* PAGE:
============================================================

#### Angular momentum

The rotational equivalent of linear momentum is *angular momentum*. It is defined as the product of moment of inertia and angular velocity.

\(L=I\omega\)

- \(L\) is angular momentum (kgm
^{2}s^{-1}) - \(I\) is moment of inertia (kgm
^{2}) - \(\omega\) is angular velocity (rads
^{-1})

Angular momentum is a *conserved* quantity: total angular momentum remains constant.

Ice skaters make good use of this effect when spinning.

With limbs spread out, the moment of inertia is high as more mass is at a distance from the pivot. This results in a low angular velocity.

With the limbs closer to the body, the moment of inertia decreases. Since angular momentum is conserved, this increases the angular velocity:

\(I_1\omega_1=I_2\omega_2\)

Conservation of angular momentum also explains why the addition of a child to a spinning roundabout results in a reduction in angular velocity:

\(L_\textrm{initial}=L_\textrm{final}\)

\(I_\textrm{roundabout}\omega_\textrm{initial}=(I_\textrm{child} +I_\textrm{roundabout})\omega_\textrm{final}\)

#### Rotational kinetic energy

Rotational kinetic energy is calculated as follows:

\({E_\textrm{K}}_\textrm{rot}={1\over 2}I\omega ^2\)

- \({E_\textrm{K}}_\textrm{rot}\) is rotational kinetic energy (J)
- \(I\) is moment of inertia (kgm
^{2}) - \(\omega\) is angular velocity (rads
^{-1})

Energy is another conserved quantity, with energy changed equal to work done:

\(\Delta {E_\textrm{K}}_\textrm{rot}=\Delta W\)

Reconsidering our roundabout example, a child would need to do work to move from position A to position B:

- The moment of inertia decreases as the child moves from A to B due to the reduction in radius.
- As a result of conservation of angular momentum, the angular velocity increases by the same proportion.

============================================================

* WRITTEN EXERCISE: How does the page on angular momentum define angular momentum? Work only from the page on angular momentum.

* DATA PROVIDED:
============================================================

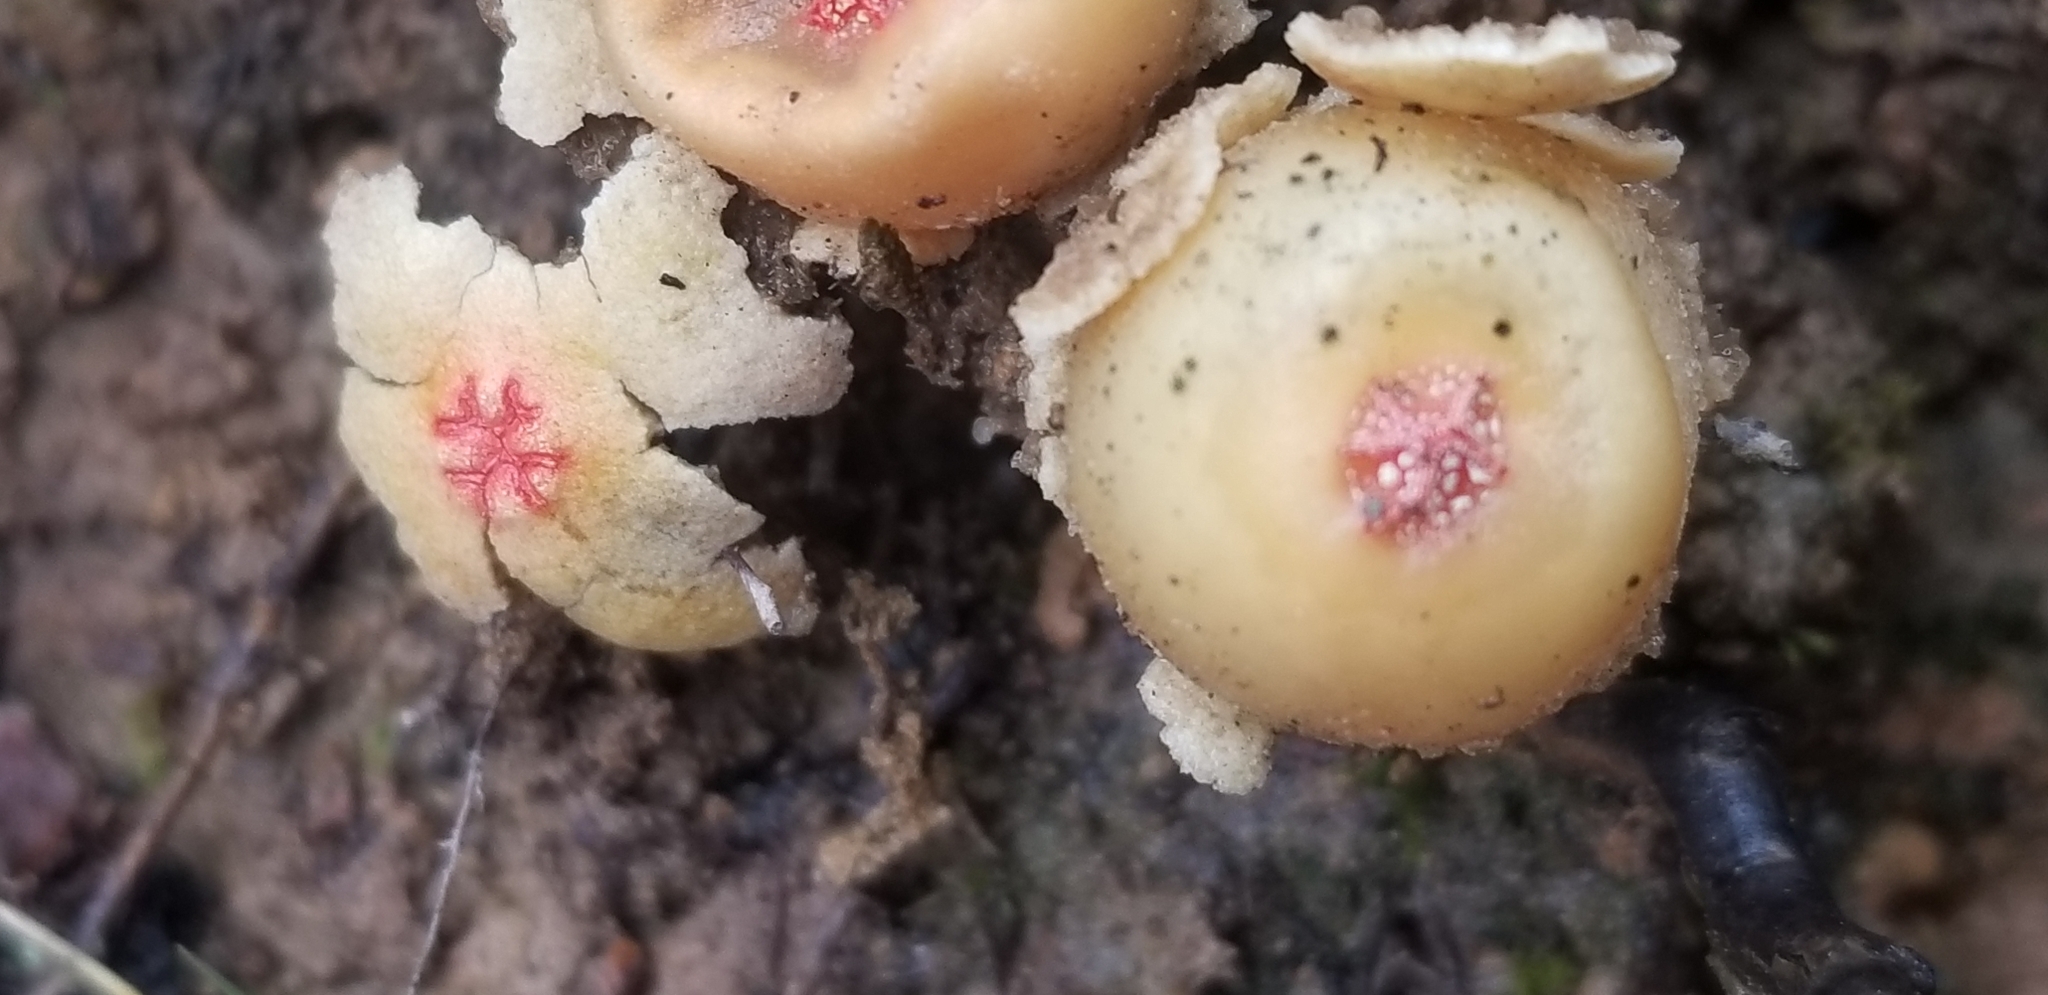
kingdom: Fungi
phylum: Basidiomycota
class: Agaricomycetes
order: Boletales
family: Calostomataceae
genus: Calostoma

============================================================

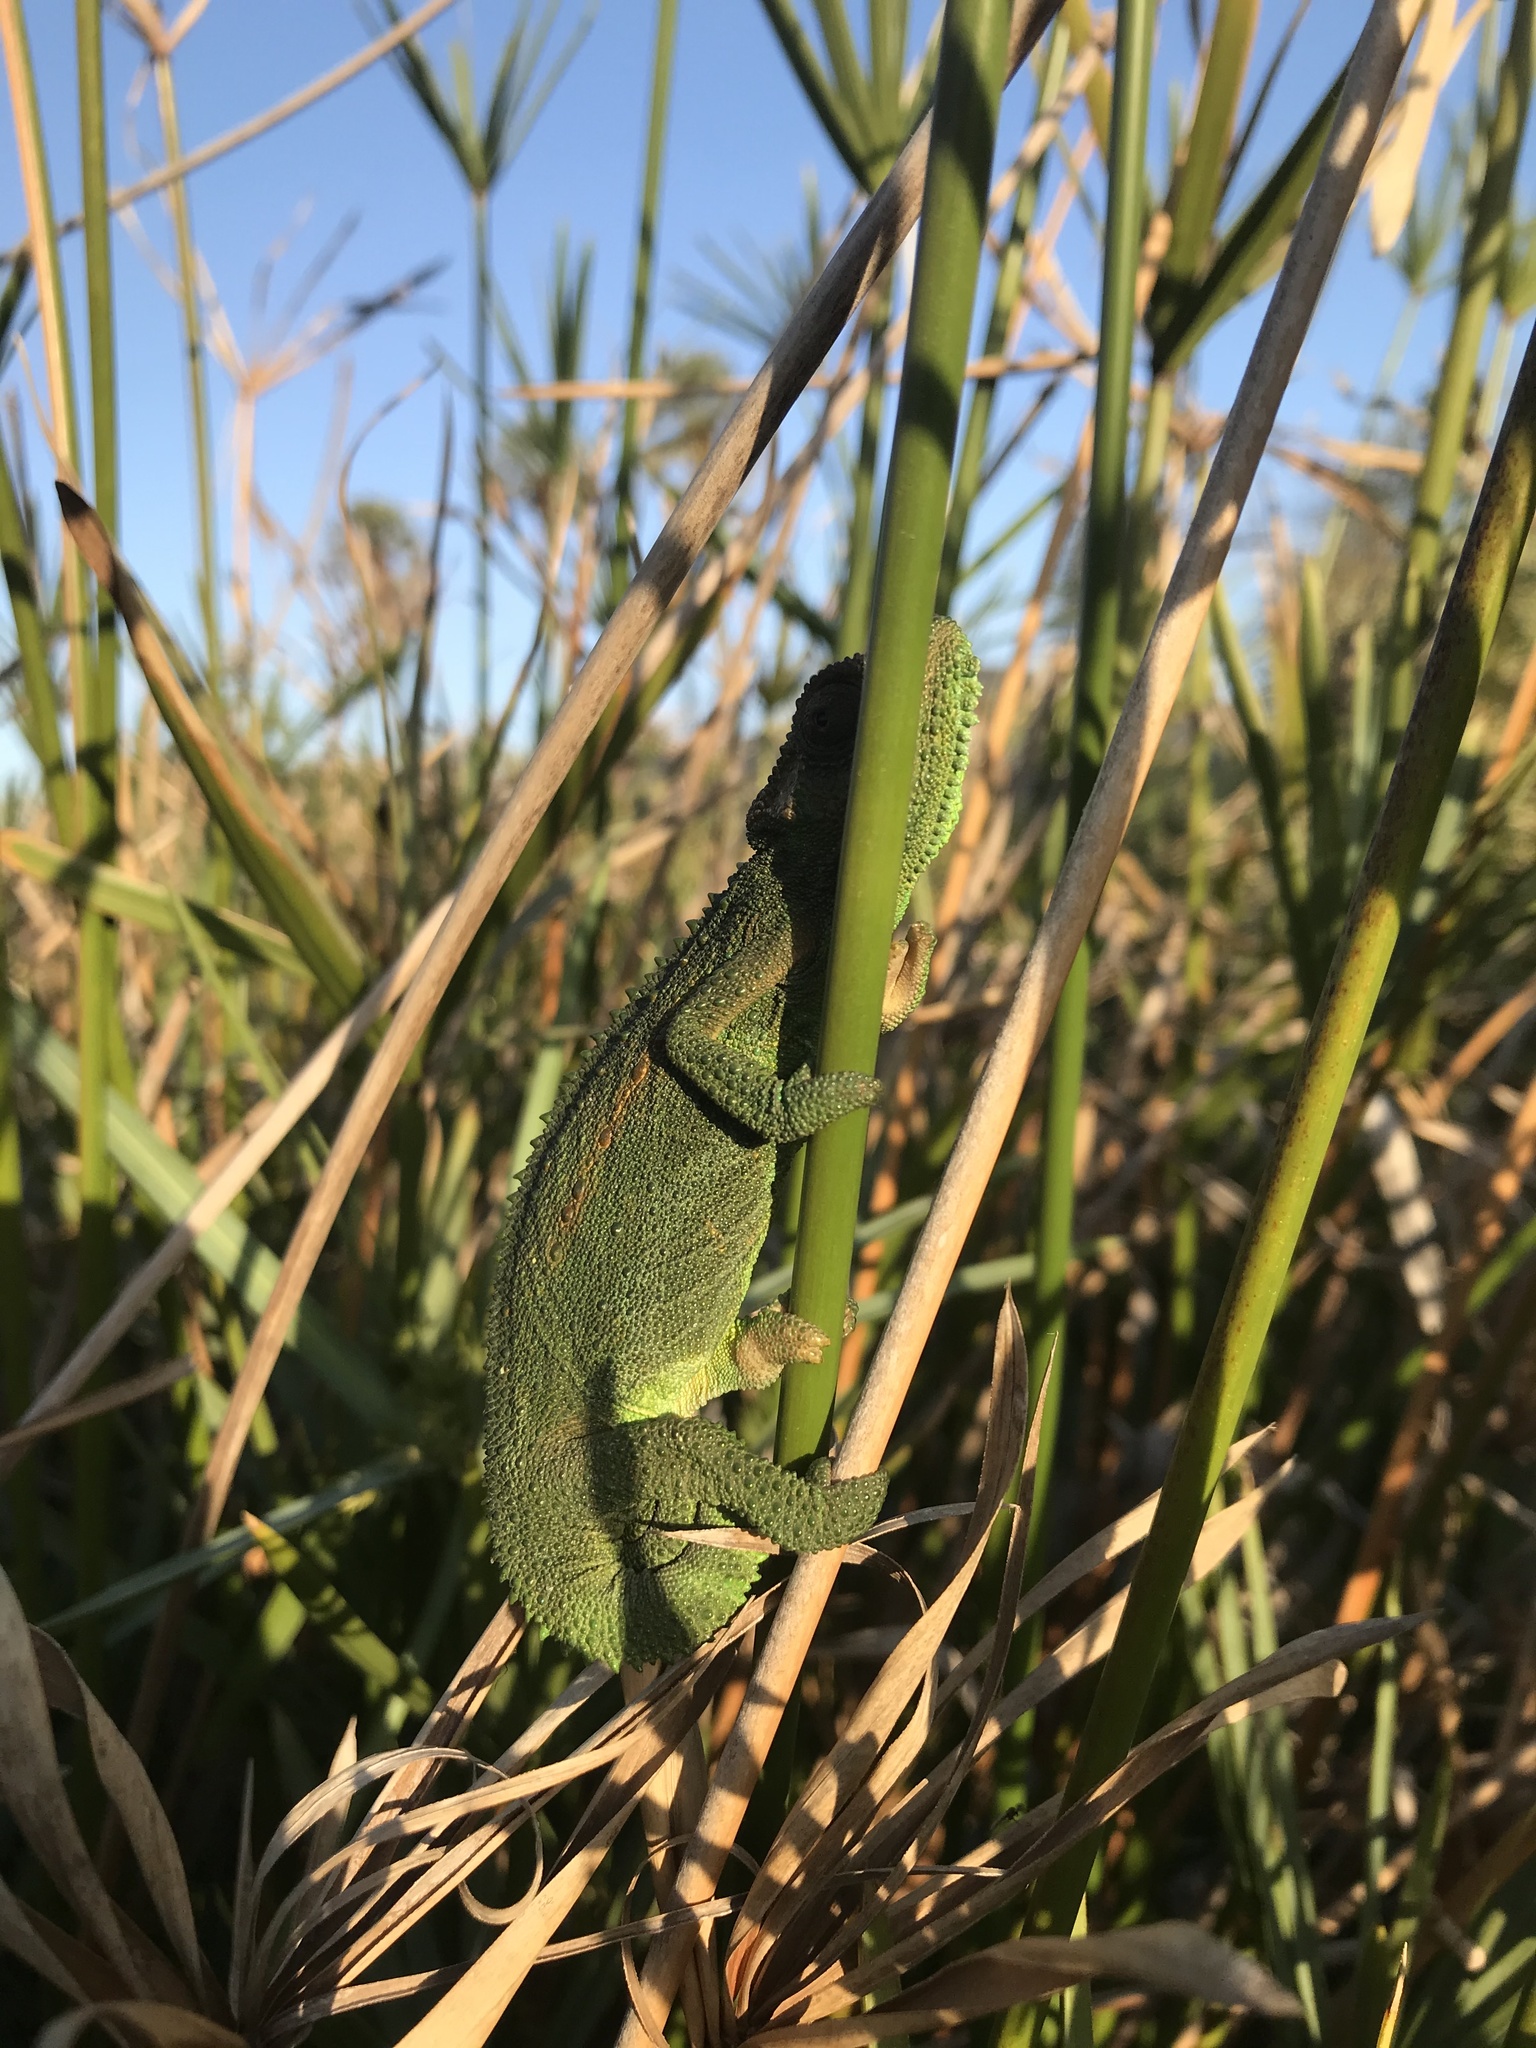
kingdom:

============================================================

* PROBLEM SOLUTION: It is the product of moment of inertia and angular velocity.